Monday, February 05, 2007

everything new is old again

in space there is a galaxy (i forget where), shrouded in its own cosmic breath that is humming the Music of Its Own Spheres.

the new men like to say that there is no sound in space; that, in space, no one can here you scream.

but there, in its own sphere with its own cosmic breath, mathematically, undeniably, there is a singing galaxy, perhaps from which we were all exhaled and to which we are all headed one day to be consumed in its fiery musical ether....

and it makes you wonder if there wasn't something to
that story about Xibalba and Greek musical clockworks and a Christian heavenfull of voices singing one song in a living, breathing galaxy, sharing the nebulous breath of a living, breathing God.

Saturday, February 03, 2007

i've written...

i've written some of my worst poetry by moonlight.

i am building

i am building
my future
one
word
at
a
time

Thursday, February 01, 2007

Happy Candlemas....

...or is that tomorrow? and i used to be so up on my pagan-turned-christian holidays.

catching up on e-mail today, hopefully. and making sauce.

if i can see your name in my list of frequent contacts, expect a letter soon. if i can't see your name, you should e-mail me more.

and if i can see your last name to the right of my front door, you will be getting the best sauce of your lives.

thanks, Tunte, for the blender.

love,

Wayward Nephew

Monday, January 29, 2007

Since, Eve, We Will Return

…And God, he made the earth from ash and dust
He lit the stars returning to their place
In dreams of Eve, He fostered Adam’s lust
And stretch’d it o’er with skin and gave it grace
Her body’s sails did fill out with a gust
Of holy breath; a smile licked Adam’s face

The holy heads that tongues of flame do lick
They turn to ash the deeds of murd’rous men
Speak healing to the sails, the seas, the sick
To fathers, sons return from the pig pen
Mud from their skin mortars a house of brick;
The dreamhouse of “thy will be done, amen.”

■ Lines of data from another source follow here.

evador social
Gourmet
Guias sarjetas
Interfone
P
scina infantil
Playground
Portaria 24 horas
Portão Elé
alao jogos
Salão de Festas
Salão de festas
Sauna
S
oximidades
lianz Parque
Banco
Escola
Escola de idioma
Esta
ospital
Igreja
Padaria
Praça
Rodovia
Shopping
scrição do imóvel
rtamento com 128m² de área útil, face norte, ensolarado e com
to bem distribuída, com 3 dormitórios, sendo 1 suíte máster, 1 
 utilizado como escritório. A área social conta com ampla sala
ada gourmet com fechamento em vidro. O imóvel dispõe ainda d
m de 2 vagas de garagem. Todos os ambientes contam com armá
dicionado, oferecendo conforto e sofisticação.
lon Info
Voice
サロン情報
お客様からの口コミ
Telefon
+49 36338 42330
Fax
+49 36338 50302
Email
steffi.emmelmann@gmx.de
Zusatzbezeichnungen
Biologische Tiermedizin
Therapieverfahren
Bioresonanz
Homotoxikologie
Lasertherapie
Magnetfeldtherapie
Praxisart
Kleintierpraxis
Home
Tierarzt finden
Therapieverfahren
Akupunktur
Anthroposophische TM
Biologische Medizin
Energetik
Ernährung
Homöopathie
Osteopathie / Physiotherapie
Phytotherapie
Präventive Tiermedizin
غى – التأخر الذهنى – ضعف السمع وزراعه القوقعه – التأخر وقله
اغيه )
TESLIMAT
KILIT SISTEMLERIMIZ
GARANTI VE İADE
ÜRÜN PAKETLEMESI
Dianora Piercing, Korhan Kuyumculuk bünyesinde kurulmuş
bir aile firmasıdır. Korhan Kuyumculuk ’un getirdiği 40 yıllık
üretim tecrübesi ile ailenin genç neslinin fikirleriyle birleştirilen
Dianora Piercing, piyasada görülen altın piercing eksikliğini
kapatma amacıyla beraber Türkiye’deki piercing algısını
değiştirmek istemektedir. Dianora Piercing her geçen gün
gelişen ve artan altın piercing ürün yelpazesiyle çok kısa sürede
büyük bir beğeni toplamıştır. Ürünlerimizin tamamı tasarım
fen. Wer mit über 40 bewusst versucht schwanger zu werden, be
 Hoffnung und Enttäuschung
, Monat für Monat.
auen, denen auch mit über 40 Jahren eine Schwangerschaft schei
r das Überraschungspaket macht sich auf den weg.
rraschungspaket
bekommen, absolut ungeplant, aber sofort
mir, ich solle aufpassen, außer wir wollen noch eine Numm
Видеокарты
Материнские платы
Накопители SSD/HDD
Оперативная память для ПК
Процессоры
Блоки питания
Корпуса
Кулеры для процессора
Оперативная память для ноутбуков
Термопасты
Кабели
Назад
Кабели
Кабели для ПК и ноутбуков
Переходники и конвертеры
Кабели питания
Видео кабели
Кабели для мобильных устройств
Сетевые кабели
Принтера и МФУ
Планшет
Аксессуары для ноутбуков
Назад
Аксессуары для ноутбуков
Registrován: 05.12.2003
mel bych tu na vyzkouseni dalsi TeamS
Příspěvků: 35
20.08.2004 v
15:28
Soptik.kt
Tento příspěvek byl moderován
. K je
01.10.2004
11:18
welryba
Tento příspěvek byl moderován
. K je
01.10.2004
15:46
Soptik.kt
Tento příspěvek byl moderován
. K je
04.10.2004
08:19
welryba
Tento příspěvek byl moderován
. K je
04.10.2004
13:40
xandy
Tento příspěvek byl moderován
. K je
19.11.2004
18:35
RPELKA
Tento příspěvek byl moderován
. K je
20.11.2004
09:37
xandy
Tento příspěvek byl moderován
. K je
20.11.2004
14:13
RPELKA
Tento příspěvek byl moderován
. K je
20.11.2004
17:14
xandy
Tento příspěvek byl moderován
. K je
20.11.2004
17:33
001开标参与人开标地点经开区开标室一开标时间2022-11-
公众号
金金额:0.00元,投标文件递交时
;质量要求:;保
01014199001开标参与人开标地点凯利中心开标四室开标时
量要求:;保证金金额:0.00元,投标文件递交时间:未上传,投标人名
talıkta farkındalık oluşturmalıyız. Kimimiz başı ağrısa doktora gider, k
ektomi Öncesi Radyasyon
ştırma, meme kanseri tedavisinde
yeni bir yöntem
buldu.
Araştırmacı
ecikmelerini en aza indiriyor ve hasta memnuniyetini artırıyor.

Sometimes we are commanded in our dreams
To lick and seal, roll a scroll, and eat it.
The parchment skin unfurl’d from candy reams
Is ash when our stomach turns to meet it
The mouth cannot return the words it seems,
Galilean sailors can’t repeat it

One day that scroll, like a sail, will unroll
A future dream illumined to reveal
returning revelations to our soul
that faulty licking lips cannot repeal
this flesh of living ash may take its toll
but your skin at such price would be a steal

How will our skin fare in tribulation?
They will stretch it on a righteous sailboat
To escape the ash of conflagration
Dividing their dreams between sheep and goat
Lick the crux of transubstantiation
Returning to God on a scripture quote

And earth returning to its former state
Sloughs off the shell of life like dying skin
With hands of fire God licks clean the slate
His Spirit over the deep, sailing in
With new dreams of life, the flower of fate
Blooms in the ash where other life had been

Since, Eve, we will return to dust and ash
Wake my dream to your skin; its smiling flash,
Wind-licked like a sail with an open lash

(poem; straddling midnight)

i am standing in the snowmuffled,
nightmuffled world.

i can see the wind blowing
in the slant of the small snowflakes
through the streetlight;
it rings me like a bell.

in the day, the felled snow
has rubbed out the world to its
edges; winter is a blankened,
bleached-out life.

but at night, the snowy patches
in the blue shadows of my porch, of
the nightfallen park, are
like windows into moonlight
like danced-on landings
for angels' feet.

it is a beautiful oblivion
a silent nightful of overcast snow
silver stars bound and burn out of it
the small, heatless fires of
my trampled thoughts
momentarily glorious
snuffed out by bloodfrightening
bodypeeling cold,
carrying away any good thing i've thought,
away into the muffled world.

Thursday, January 25, 2007

...

i want to write with lightning; i want to speak in thunder.